The ‘corruption’ label, weak leadership, quota failure – 5 reasons why BJP lost Karnataka in the south

New Delhi: After losing power in Himachal Pradesh, the defeat in Karnataka is a major blow for the Bharatiya Janata Party (BJP) in an election year that will also see elections in other big states of Rajasthan, Madhya Pradesh, Chhattisgarh and Telangana.

The major impact is a dent in the BJP’s southern ambitions as the party seeks to expand its footprint in states like Telangana, Tamil Nadu and Kerala. Karnataka was the only southern state where he was in power.

Losing one of India’s most prosperous states will be bitter for the BJP ahead of the 2024 Lok Sabha elections as 25 of the total 28 parliamentary seats have MPs as well as one independent supported by the party.

Despite Prime Minister Narendra Modi’s hectic campaigning in Karnataka to counter the anti-incumbency wave against the Basavaraj Bommai government and all his efforts to turn local state elections into personality-based national elections, defeat was clear.

Though BJP’s vote share remained more or less the same, the reason for its defeat in Karnataka cannot be pinned down to one factor alone.

“Karnataka results are disappointing for the BJP, but it shows that regionalism prevails over nationalism.
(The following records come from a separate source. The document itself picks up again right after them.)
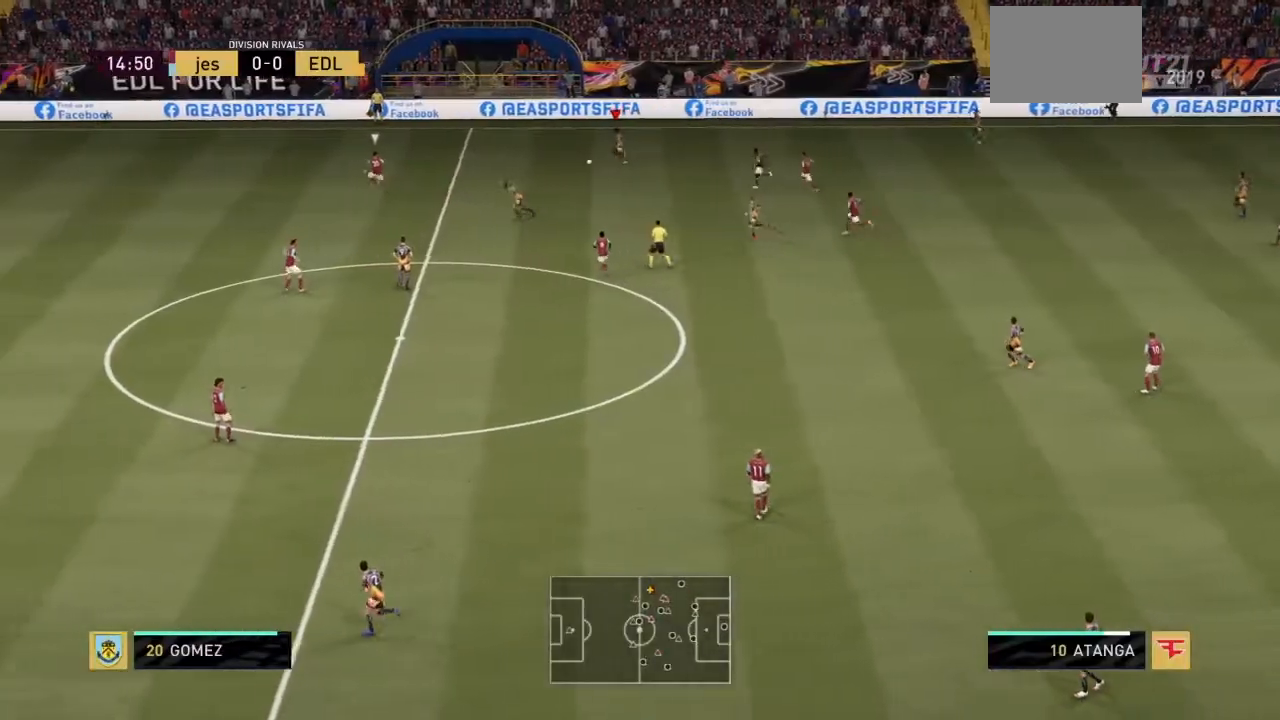
{"buttons": ["R2"], "left_stick": "left", "right_stick": "center", "events": []}
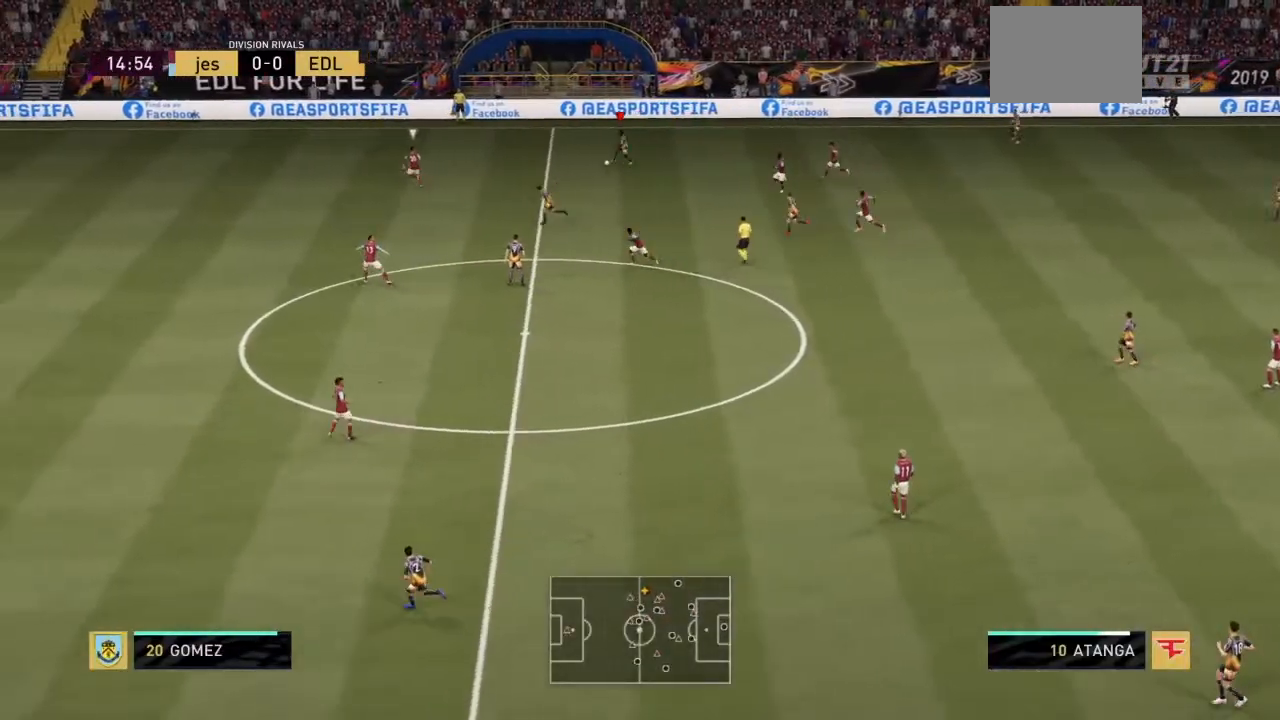
{"buttons": ["R2"], "left_stick": "left", "right_stick": "center", "events": [[133, "left_stick", "down-left"], [500, "left_stick", "left"]]}
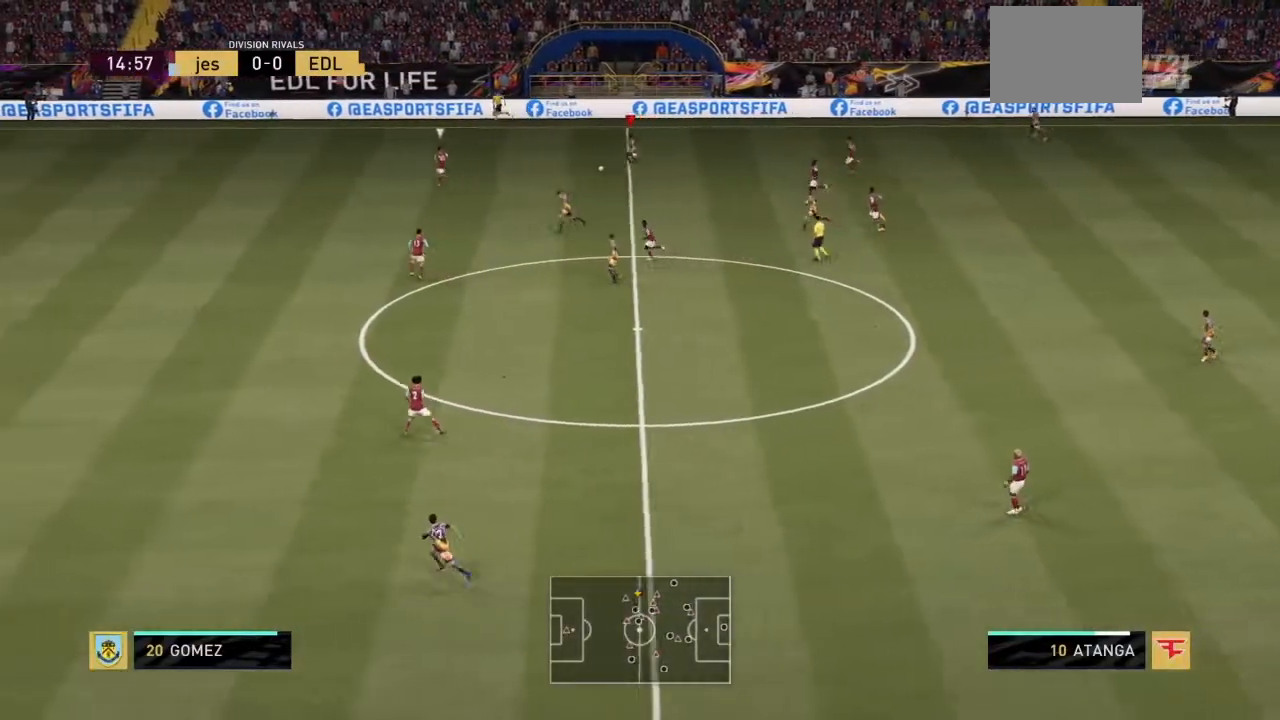
{"buttons": ["R2"], "left_stick": "left", "right_stick": "center"}
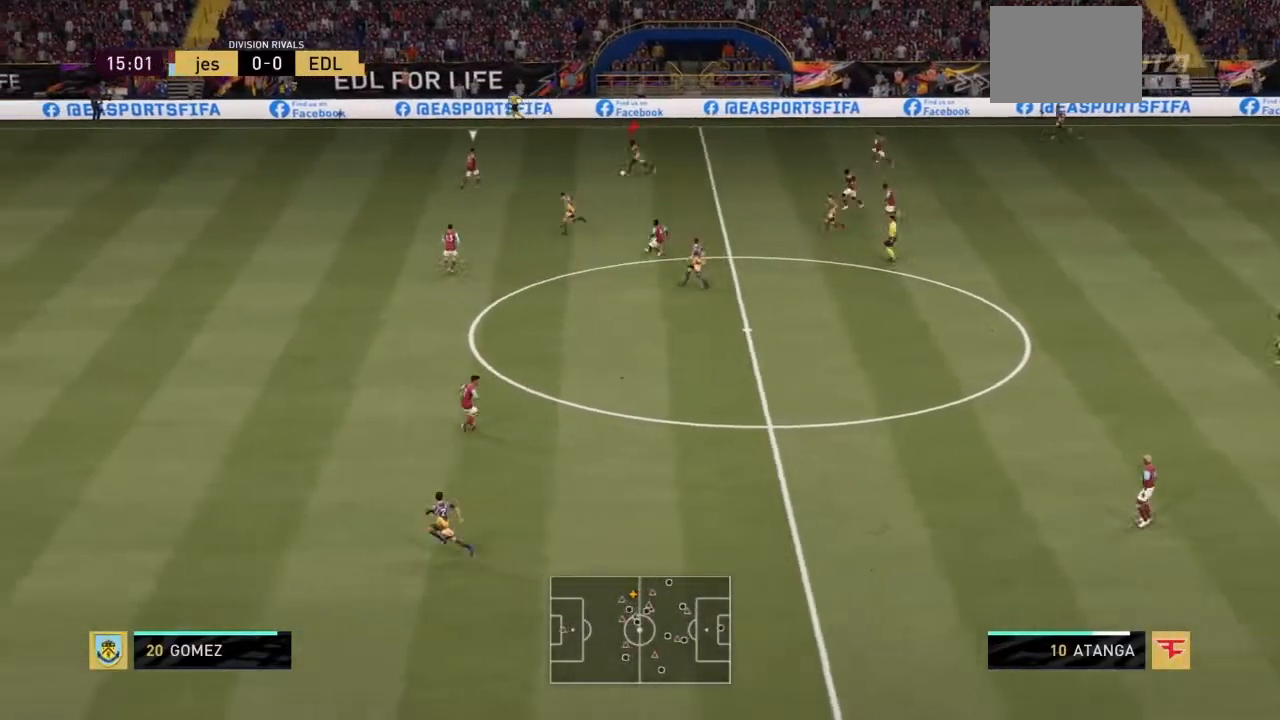
{"buttons": ["R2"], "left_stick": "left", "right_stick": "center", "events": []}
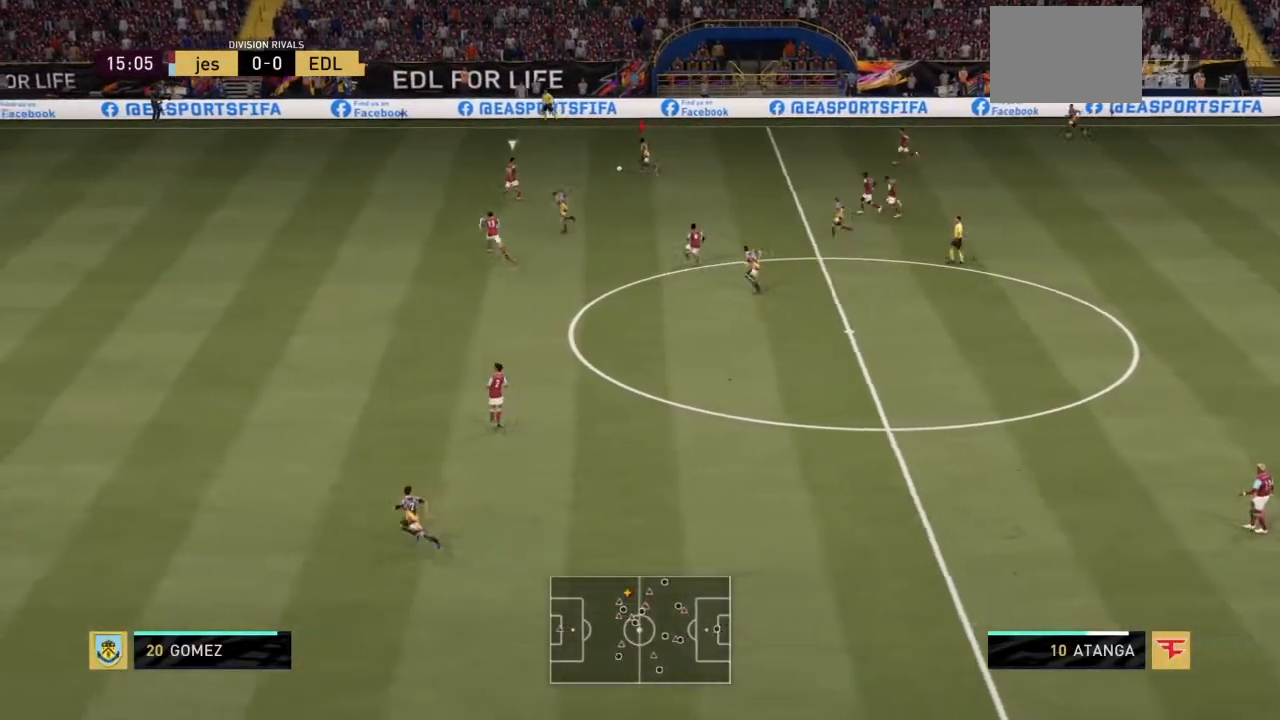
{"buttons": ["R2"], "left_stick": "left", "right_stick": "center", "events": []}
Regional politics of caste, regional aspiration is strong but it will not affect other states as our track record is unmatched. PM’s popularity is increasing continuously.

Corruption and anti-incumbency wave

Unlike other BJP-ruled states like Gujarat, Uttarakhand, Uttar Pradesh and even Himachal Pradesh, Karnataka was an exception as corruption had become a major stumbling block for the party.

The Congress’s 40 per cent commission government campaign tarnished the image of the BJP government, but Bommai somehow did not take steps to root out the problems.

After Santosh Patil, a contractor who accused Rural Development Minister KS Eshwarappa of corruption, was found dead in April last year, the BJP leader was asked to resign, but the party took steps to address the corruption allegation and fight negativity. For optics not used. Story against it.

Law Minister J.C. An audio clip of Madhuswamy – who reportedly said that the government was not working and the BJP was just managing things till the 2023 elections – further exposed the incompetence of the Bommai government.

Bommai did not project himself as an outspoken chief minister in fighting corruption or taking his cabinet colleagues along. Even when the Congress campaigned on corruption, he merely termed it as “dirty politics”.

Karnataka Contractors’ Association’s attack against Horticulture Minister Munirathna only gave more ammunition to the Congress, which launched the PayCM campaign in a direct attack on Bommai. Though the BJP launched ‘Scam Ramaiya’ in September last year, it was too late to undo the damage.


indifferent state leadership

Ahead of the elections in 2018, the BJP announced Lingayat strongman BS Yeddyurappa as its chief ministerial candidate almost a year ago, while the central leadership complemented the Karnataka unit’s campaign.

In contrast this year, the central leadership took over all aspects of the campaign with Bommai saying that the BJP would fight the elections under the collective leadership of the party. Nor was he declared the face of the party.

BJP leaders first undermined Yeddyurappa by repeatedly calling him for cabinet expansion, which happened later with Bommai. Yeddyurappa was removed from the CM’s chair in 2021, while the leadership was well aware that he was the only popular mass leader in Karnataka.

The party then realized its mistake and appointed Yediyurappa to the parliamentary board in August last year. Correction in PM Narendra Modi holding up his hand while inaugurating the Shimoga airport for shutterbugs in February 2024. Modi further cleared all the contestants suggested by Yediyurappa and did not listen to suggestions from senior leader BL Santhosh.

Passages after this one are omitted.